Rosebud Indian Agency, courtesy South Dakota State Historical Society

Rosebud Indian Agency, courtesy South Dakota State Historical Society

The federal government had sought to integrate, or assimilate, Native Americans into the larger white culture for some time before the Canton Asylum opened. Policy-makers did not try to achieve this goal by meeting Native Americans halfway or by gradually introducing them to white values. Instead, their programs tended toward an immersion experience. Children were forced to attend boarding schools where staff tried to cut all ties to their previous cultural experience so they could more easily adopt the white way of life. Similarly, reservation life was permeated with federal influences on food, child-rearing, clothing, medical care, etc.

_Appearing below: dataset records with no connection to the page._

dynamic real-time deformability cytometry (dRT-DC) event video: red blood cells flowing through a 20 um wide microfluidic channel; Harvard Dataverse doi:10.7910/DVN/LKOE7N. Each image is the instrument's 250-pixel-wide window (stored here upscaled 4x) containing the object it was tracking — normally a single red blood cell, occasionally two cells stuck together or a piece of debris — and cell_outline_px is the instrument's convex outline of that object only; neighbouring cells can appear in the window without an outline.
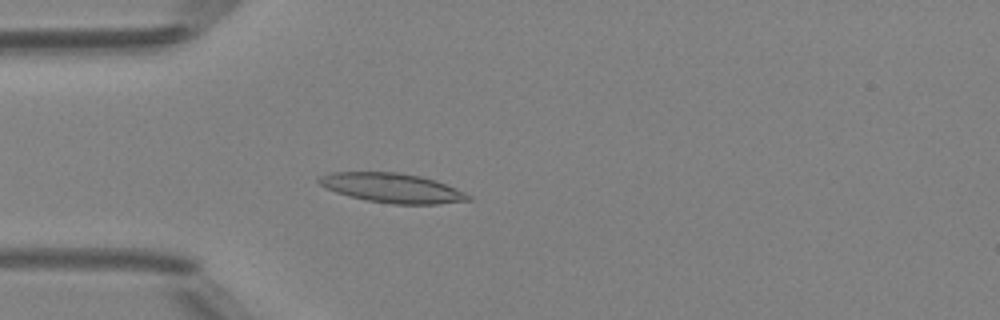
{"species": "Egyptian fruit bat (a non-hibernating species)", "species_latin": "Rousettus aegyptiacus", "temperature_condition": "room temperature", "stored_images_in_passage": 49, "camera_frame_rate_fps": 3000, "um_per_image_px": 0.085, "animal": {"sex": "female"}, "frame": {"image": 1, "passage_image": 14, "time_ms": 4.333, "image_size_px": [1000, 320], "cell_outline_px": [[472, 200], [436, 204], [392, 204], [368, 200], [348, 196], [324, 188], [316, 180], [320, 176], [332, 172], [400, 172], [420, 176], [436, 180], [456, 188], [472, 196]], "centroid_in_image_um": [33.34, 15.97], "position_along_channel_um": 51.7, "area_um2": 25.72}}
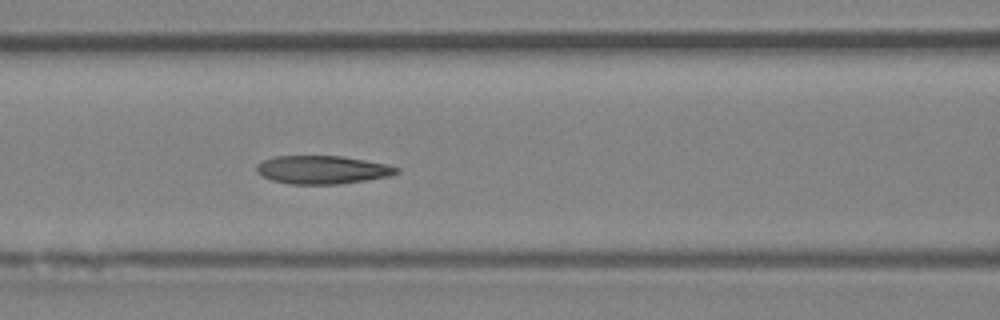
{"frame": {"image": 2, "passage_image": 21, "time_ms": 6.667, "image_size_px": [1000, 320], "cell_outline_px": [[400, 172], [388, 176], [368, 180], [336, 184], [292, 184], [272, 180], [256, 172], [256, 164], [264, 160], [276, 156], [340, 156], [364, 160], [384, 164], [400, 168]], "centroid_in_image_um": [27.39, 14.43], "position_along_channel_um": 139.2, "area_um2": 22.83}}
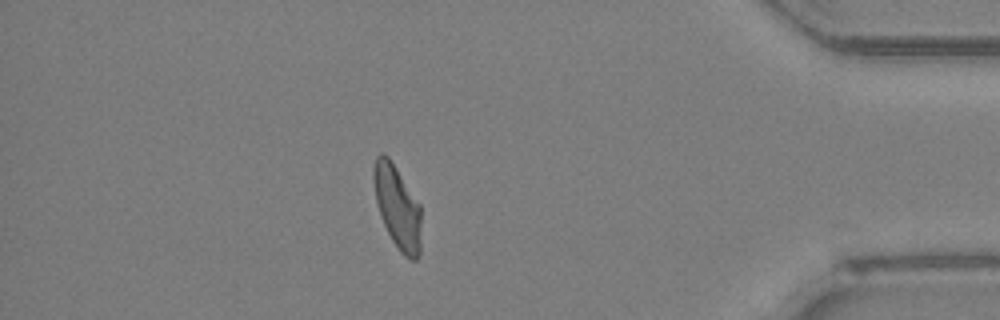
{"frame": {"image": 3, "passage_image": 43, "time_ms": 14.0, "image_size_px": [1000, 320], "cell_outline_px": [[420, 252], [416, 260], [408, 260], [400, 252], [392, 240], [380, 216], [376, 200], [372, 180], [372, 168], [376, 156], [380, 152], [384, 152], [388, 156], [420, 204]], "centroid_in_image_um": [33.75, 17.58], "position_along_channel_um": 401.4, "area_um2": 23.12}, "authors_computed_cell_mechanics": {"area_um2": 23.2934, "velocity_mm_per_s": 4.1412, "shape_relaxation_time_tau1_ms": 6.2186, "shape_relaxation_time_tau2_ms": 2.0887, "deformation_change_tau1": 0.2161, "deformation_change_tau2": 0.0971}}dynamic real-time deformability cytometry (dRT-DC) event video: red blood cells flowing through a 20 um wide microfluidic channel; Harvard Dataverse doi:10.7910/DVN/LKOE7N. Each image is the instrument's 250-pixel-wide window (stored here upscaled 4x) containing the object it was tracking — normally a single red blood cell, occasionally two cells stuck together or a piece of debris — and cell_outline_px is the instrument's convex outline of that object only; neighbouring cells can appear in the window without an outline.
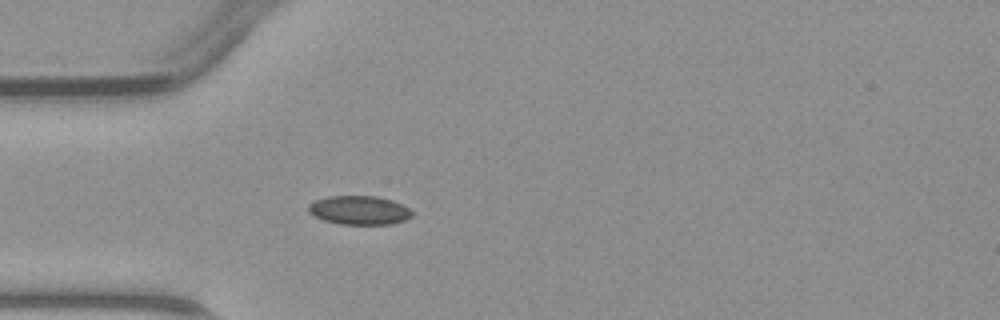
{"species": "common noctule bat (a hibernating species)", "species_latin": "Nyctalus noctula", "temperature_condition": "warm", "stored_images_in_passage": 34, "camera_frame_rate_fps": 3000, "um_per_image_px": 0.085, "animal": {"sex": "male", "body_mass_g": 23.1, "forearm_length_mm": 52.7}, "frame": {"image": 1, "passage_image": 1, "time_ms": 0.0, "image_size_px": [1000, 320], "cell_outline_px": [[412, 216], [404, 220], [392, 224], [340, 224], [324, 220], [308, 212], [308, 204], [316, 200], [328, 196], [376, 196], [392, 200], [408, 208], [412, 212]], "centroid_in_image_um": [30.52, 17.86], "position_along_channel_um": 54.5, "area_um2": 17.28}}
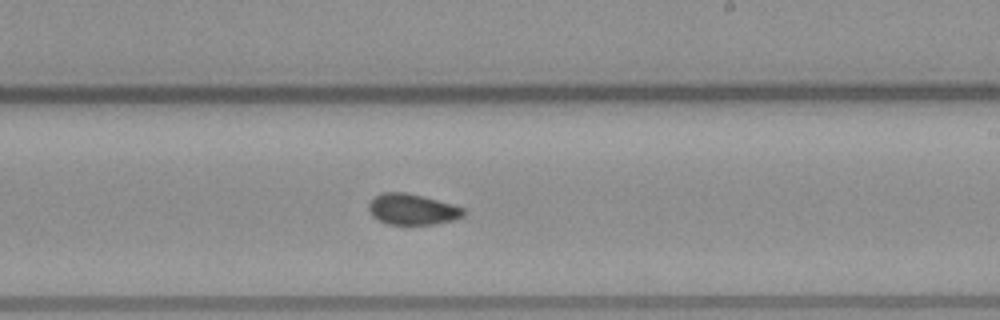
{"frame": {"image": 2, "passage_image": 15, "time_ms": 4.667, "image_size_px": [1000, 320], "cell_outline_px": [[468, 212], [464, 216], [452, 220], [432, 224], [388, 224], [372, 216], [368, 208], [368, 204], [376, 196], [384, 192], [408, 192], [424, 196], [452, 204], [464, 208]], "centroid_in_image_um": [35.07, 17.78], "position_along_channel_um": 253.9, "area_um2": 17.05}}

Patients in Sewing Room at Willard State Hospital for the Insane

Patients in Sewing Room at Willard State Hospital for the Insane

The government carried this immersion mentality–though probably not with any particular intention–into the Canton Asylum for Insane Indians. Though everyone involved in its physical planning strove to make the facility as nice as possible, authorities gave little consideration to how strange the asylum’s environment and routine would be to its residents. Everything from range toilets (see last post), electric lights, congregate meals in a dining room, sharing rooms with strangers, eating at set times, and so on, would likely be unfamiliar to them.

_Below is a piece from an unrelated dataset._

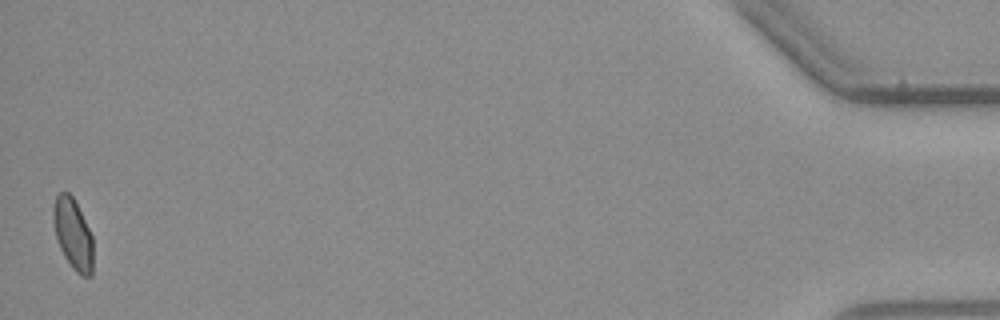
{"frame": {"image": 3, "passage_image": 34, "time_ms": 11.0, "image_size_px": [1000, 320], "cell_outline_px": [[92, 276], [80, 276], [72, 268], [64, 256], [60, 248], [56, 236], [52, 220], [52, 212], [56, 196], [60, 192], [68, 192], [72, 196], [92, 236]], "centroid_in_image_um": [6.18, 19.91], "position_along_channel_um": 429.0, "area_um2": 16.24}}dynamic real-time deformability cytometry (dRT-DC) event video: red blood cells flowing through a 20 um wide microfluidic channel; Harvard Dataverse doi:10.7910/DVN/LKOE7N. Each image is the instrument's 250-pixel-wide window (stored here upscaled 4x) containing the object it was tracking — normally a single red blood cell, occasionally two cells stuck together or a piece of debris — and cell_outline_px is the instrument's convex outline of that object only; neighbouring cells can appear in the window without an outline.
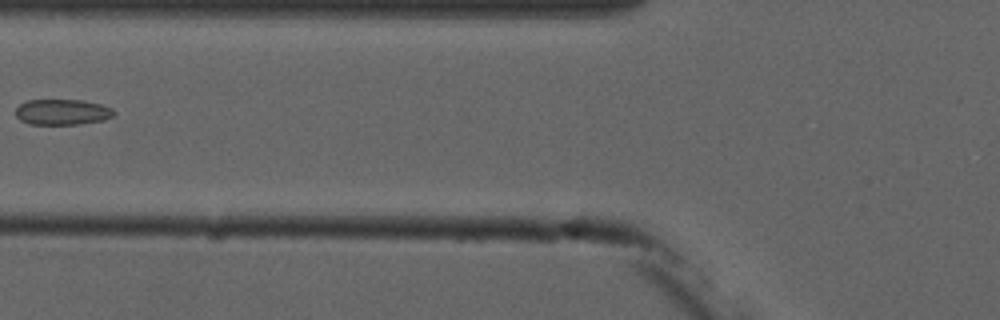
{"species": "common noctule bat (a hibernating species)", "species_latin": "Nyctalus noctula", "temperature_condition": "cold", "stored_images_in_passage": 3, "camera_frame_rate_fps": 3000, "um_per_image_px": 0.085, "animal": {"sex": "male", "forearm_length_mm": 52.5}, "frame": {"image": 1, "passage_image": 3, "time_ms": 3.333, "image_size_px": [1000, 320], "cell_outline_px": [[116, 112], [112, 116], [104, 120], [76, 124], [32, 124], [20, 120], [16, 116], [16, 108], [20, 104], [28, 100], [84, 100], [100, 104], [112, 108]], "centroid_in_image_um": [5.3, 9.51], "position_along_channel_um": 120.5, "area_um2": 14.62}}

Patient Dining Room at West Virginia Hospital for the Insane, 1912

Patient Dining Room at West Virginia Hospital for the Insane, 1912

Instead of impressing or delighting patients, these things very likely contributed to at least an initial sense of disorientation. Many older patients would never have experienced the type of regimented days that the asylum imposed and which would have chafed anyone unused to appointed times for every activity. Very little at the asylum met its patients emotional and cultural needs, and probably contributed to its ineffectiveness in curing anyone who was not there with the mildest of issues.